Engineers working for NASA’s Cassini spacecraft program out of the Jet Propulsion Laboratory in Pasadena are now collecting data from the spacecraft’s second dive into the narrow gap between Saturn and its rings, after the first dive on April 26 recorded sounds that indicate the region appears to be relatively dust-free.

The team’s analysis of the data and audio suggests Cassini only encountered a few particles as it crossed the gap – none larger than those in smoke which are about 1 micron across.

“The region between the rings and Saturn is ‘the big empty,’ apparently,” Earl Maize, Cassini Project Manager at JPL, said. Cassini will stay the course, while the scientists work on the mystery of why the dust level is much lower than expected.”

NASA said a dustier environment in the gap might have meant the spacecraft’s saucer-shaped main antenna would be needed as a shield during most future dives through the ring plane. This would have forced changes to how and when Cassini’s instruments would be able to make observations.

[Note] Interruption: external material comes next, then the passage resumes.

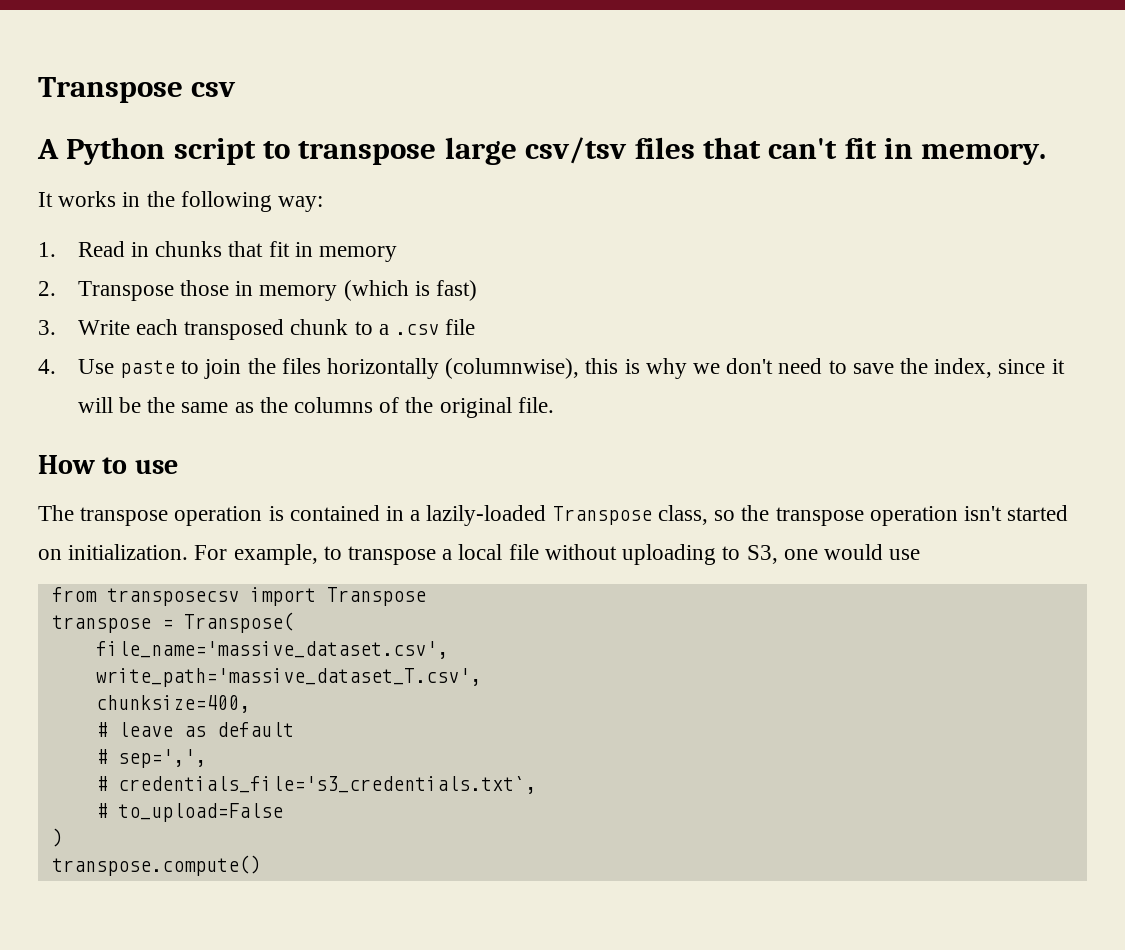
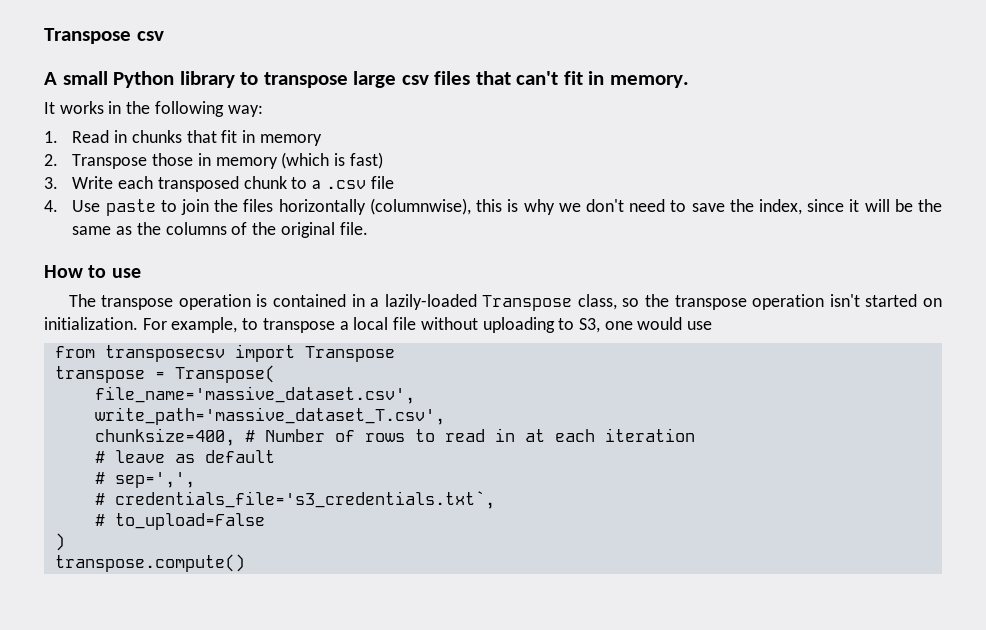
[66,137,256,165] Python script -> [62,71,235,88] small Python library
[525,137,628,164] csv/tsv -> [401,75,429,85] csv
(250, 704) none -> [244,428,695,442] # Number of rows to read in at each iteration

With the new data, it now appears that the “plan B” option is no longer needed.

Cassini’s RPWS instrument was one of two science instruments with sensors that poke out from the protective shield of the antenna, the other being Cassini’s magnetometer. When the spacecraft crossed the ring plane just outside the planet’s main rings, RPWS detected the hits of hundreds of ring particles per second. It only detected a few pings on April 26.

The sound files were delivered ahead of today’s leg of the spacecraft’s “Grand Finale” which saw it bounce into the gap between Saturn and its rings for the second time just hours ago. It will take several more hours before Cassini delivers its data and new audio from this second dive to the ground team’s at JPL and at the University of Iowa in Iowa City.

The April 26 dive was not only the first time any man-made spacecraft has recorded data indicating what the gap between Saturn and its rings sounds like; it was also the first time a spacecraft has ever ventured into that region.

The Cassini-Huygens mission is a cooperative project of NASA, the European Space Agency (ESA), and the Italian Space Agency. JPL, division of Caltech in Pasadena, manages the mission for NASA’s Science Mission Directorate, Washington. JPL also designed, developed and assembled the Cassini orbiter.